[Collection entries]
------------------------------------------------------------------------

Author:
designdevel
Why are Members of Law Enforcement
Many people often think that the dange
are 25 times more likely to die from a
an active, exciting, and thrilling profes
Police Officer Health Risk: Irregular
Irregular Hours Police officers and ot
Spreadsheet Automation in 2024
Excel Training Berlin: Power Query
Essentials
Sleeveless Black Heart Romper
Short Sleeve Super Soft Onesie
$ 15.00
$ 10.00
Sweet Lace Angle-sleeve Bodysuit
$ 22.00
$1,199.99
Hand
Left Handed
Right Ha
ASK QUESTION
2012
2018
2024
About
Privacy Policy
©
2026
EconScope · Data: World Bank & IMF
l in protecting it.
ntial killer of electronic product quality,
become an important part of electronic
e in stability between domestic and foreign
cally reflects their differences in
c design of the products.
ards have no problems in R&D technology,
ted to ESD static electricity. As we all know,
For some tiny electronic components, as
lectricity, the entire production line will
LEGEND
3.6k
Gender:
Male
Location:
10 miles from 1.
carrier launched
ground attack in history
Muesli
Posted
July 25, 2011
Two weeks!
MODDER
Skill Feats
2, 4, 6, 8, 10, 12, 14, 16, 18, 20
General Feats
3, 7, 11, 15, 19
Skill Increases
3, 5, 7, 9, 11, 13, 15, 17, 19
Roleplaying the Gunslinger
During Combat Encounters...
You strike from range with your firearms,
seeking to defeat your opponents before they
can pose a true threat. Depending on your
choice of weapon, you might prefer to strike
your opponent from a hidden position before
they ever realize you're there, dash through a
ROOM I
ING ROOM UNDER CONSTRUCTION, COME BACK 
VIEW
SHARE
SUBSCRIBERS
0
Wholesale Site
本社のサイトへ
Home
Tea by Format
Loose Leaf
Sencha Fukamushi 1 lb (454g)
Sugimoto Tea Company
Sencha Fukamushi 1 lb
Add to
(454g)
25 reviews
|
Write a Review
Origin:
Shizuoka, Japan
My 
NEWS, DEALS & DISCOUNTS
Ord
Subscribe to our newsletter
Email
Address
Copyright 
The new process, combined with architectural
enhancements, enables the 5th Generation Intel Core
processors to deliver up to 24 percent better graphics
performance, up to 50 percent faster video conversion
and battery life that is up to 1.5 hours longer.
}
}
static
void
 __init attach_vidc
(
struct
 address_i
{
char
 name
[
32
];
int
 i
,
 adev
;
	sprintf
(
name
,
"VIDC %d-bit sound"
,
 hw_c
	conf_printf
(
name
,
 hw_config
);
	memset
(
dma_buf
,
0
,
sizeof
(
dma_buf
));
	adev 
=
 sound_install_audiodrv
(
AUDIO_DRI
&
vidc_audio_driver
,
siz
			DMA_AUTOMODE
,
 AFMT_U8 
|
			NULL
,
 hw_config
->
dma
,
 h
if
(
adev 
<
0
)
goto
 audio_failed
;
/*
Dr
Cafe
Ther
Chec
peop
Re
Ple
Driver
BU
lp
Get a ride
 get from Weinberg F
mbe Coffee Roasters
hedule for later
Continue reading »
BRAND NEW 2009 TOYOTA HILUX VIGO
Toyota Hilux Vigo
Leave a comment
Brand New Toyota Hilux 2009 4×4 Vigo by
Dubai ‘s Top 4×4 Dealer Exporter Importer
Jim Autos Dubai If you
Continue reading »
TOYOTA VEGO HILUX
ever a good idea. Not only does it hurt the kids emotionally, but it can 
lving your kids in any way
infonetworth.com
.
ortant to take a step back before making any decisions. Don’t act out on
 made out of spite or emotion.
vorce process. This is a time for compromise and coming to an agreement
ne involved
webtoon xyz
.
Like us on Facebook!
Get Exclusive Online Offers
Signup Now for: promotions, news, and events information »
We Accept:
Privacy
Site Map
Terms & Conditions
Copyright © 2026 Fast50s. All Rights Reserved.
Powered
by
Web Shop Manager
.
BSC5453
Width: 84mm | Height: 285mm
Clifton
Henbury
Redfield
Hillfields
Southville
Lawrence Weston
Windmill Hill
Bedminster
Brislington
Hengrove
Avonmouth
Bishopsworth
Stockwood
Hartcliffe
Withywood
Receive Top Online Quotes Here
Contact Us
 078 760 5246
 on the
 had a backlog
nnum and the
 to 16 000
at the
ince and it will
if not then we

------------------------------------------------------------------------

PROBLEM DESCRIPTION ▸ Your answer must be an exact copy of every entry above.

TASK ANSWER ▸
Author:
designdevel
Why are Members of Law Enforcement
Many people often think that the dange
are 25 times more likely to die from a
an active, exciting, and thrilling profes
Police Officer Health Risk: Irregular
Irregular Hours Police officers and ot
Spreadsheet Automation in 2024
Excel Training Berlin: Power Query
Essentials
Sleeveless Black Heart Romper
Short Sleeve Super Soft Onesie
$ 15.00
$ 10.00
Sweet Lace Angle-sleeve Bodysuit
$ 22.00
$1,199.99
Hand
Left Handed
Right Ha
ASK QUESTION
2012
2018
2024
About
Privacy Policy
©
2026
EconScope · Data: World Bank & IMF
l in protecting it.
ntial killer of electronic product quality,
become an important part of electronic
e in stability between domestic and foreign
cally reflects their differences in
c design of the products.
ards have no problems in R&D technology,
ted to ESD static electricity. As we all know,
For some tiny electronic components, as
lectricity, the entire production line will
LEGEND
3.6k
Gender:
Male
Location:
10 miles from 1.
carrier launched
ground attack in history
Muesli
Posted
July 25, 2011
Two weeks!
MODDER
Skill Feats
2, 4, 6, 8, 10, 12, 14, 16, 18, 20
General Feats
3, 7, 11, 15, 19
Skill Increases
3, 5, 7, 9, 11, 13, 15, 17, 19
Roleplaying the Gunslinger
During Combat Encounters...
You strike from range with your firearms,
seeking to defeat your opponents before they
can pose a true threat. Depending on your
choice of weapon, you might prefer to strike
your opponent from a hidden position before
they ever realize you're there, dash through a
ROOM I
ING ROOM UNDER CONSTRUCTION, COME BACK 
VIEW
SHARE
SUBSCRIBERS
0
Wholesale Site
本社のサイトへ
Home
Tea by Format
Loose Leaf
Sencha Fukamushi 1 lb (454g)
Sugimoto Tea Company
Sencha Fukamushi 1 lb
Add to
(454g)
25 reviews
|
Write a Review
Origin:
Shizuoka, Japan
My 
NEWS, DEALS & DISCOUNTS
Ord
Subscribe to our newsletter
Email
Address
Copyright 
The new process, combined with architectural
enhancements, enables the 5th Generation Intel Core
processors to deliver up to 24 percent better graphics
performance, up to 50 percent faster video conversion
and battery life that is up to 1.5 hours longer.
}
}
static
void
 __init attach_vidc
(
struct
 address_i
{
char
 name
[
32
];
int
 i
,
 adev
;
	sprintf
(
name
,
"VIDC %d-bit sound"
,
 hw_c
	conf_printf
(
name
,
 hw_config
);
	memset
(
dma_buf
,
0
,
sizeof
(
dma_buf
));
	adev 
=
 sound_install_audiodrv
(
AUDIO_DRI
&
vidc_audio_driver
,
siz
			DMA_AUTOMODE
,
 AFMT_U8 
|
			NULL
,
 hw_config
->
dma
,
 h
if
(
adev 
<
0
)
goto
 audio_failed
;
/*
Dr
Cafe
Ther
Chec
peop
Re
Ple
Driver
BU
lp
Get a ride
 get from Weinberg F
mbe Coffee Roasters
hedule for later
Continue reading »
BRAND NEW 2009 TOYOTA HILUX VIGO
Toyota Hilux Vigo
Leave a comment
Brand New Toyota Hilux 2009 4×4 Vigo by
Dubai ‘s Top 4×4 Dealer Exporter Importer
Jim Autos Dubai If you
Continue reading »
TOYOTA VEGO HILUX
ever a good idea. Not only does it hurt the kids emotionally, but it can 
lving your kids in any way
infonetworth.com
.
ortant to take a step back before making any decisions. Don’t act out on
 made out of spite or emotion.
vorce process. This is a time for compromise and coming to an agreement
ne involved
webtoon xyz
.
Like us on Facebook!
Get Exclusive Online Offers
Signup Now for: promotions, news, and events information »
We Accept:
Privacy
Site Map
Terms & Conditions
Copyright © 2026 Fast50s. All Rights Reserved.
Powered
by
Web Shop Manager
.
BSC5453
Width: 84mm | Height: 285mm
Clifton
Henbury
Redfield
Hillfields
Southville
Lawrence Weston
Windmill Hill
Bedminster
Brislington
Hengrove
Avonmouth
Bishopsworth
Stockwood
Hartcliffe
Withywood
Receive Top Online Quotes Here
Contact Us
 078 760 5246
 on the
 had a backlog
nnum and the
 to 16 000
at the
ince and it will
if not then we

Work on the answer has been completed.